» Enunciado del problema:
Responde a partir del fragmento sobre los dos escritores:
1. ¿En qué calle alquiló D. H. Lawrence una casa y durante cuánto tiempo?
2. ¿Qué poema suyo fue concebido allí?
3. ¿Con qué nombre le vendió su agente de viajes a Lawrence Durrell el recorrido por Sicilia?

Fue otro enamorado de las islas mediterráneas, el escritor D. H. Lawrence, quien también vino a buscar la inspiración y alquiló una casa en Via Fontana Vecchia durante tres años. Escribió bastante poesía, y su celebrado poema Snake fue concebido allí, pero no debió ser un tiempo grato para el escritor debido a algunos devaneos de corte sentimental que experimentó su esposa Frieda en tan peligrosa ciudad.

Años después, Lawrence Durrell acudió en peregrinación literaria a visitar la casa de Lawrence. Por entonces aún redondeaba sus ingresos con artículos sobre viajes, aunque ya había escrito sus obras más importantes. Viajaba como un simple turista haciendo un recorrido de grupo por Sicilia, un paquete como se dice ahora, que le vendió su agente de viajes con el nombre de Carrusel Siciliano. La casa de Lawrence le parece a Lawrence modesta, pero perfectamente adecuada a los poemas que escribió aquí, y paseando por el Corso Humberto expresa su admiración a esta pequeña y escarpada ciudad: "Todo el lugar estaba bañado por un sentimiento maravilloso de intimidad, bienestar y refinamiento". Tanto le gustó que decide acabar su libro sobre Sicilia con el capítulo dedicado a Taormina.

» Datos proporcionados:
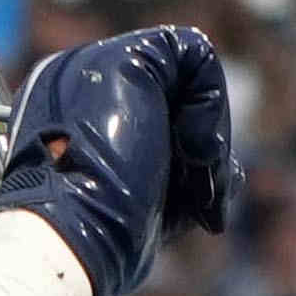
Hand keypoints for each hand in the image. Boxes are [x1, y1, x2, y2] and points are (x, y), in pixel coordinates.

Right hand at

» Respuesta del ejercicio:
1. En Via Fontana Vecchia, durante tres años.
2. Snake.
3. Carrusel Siciliano.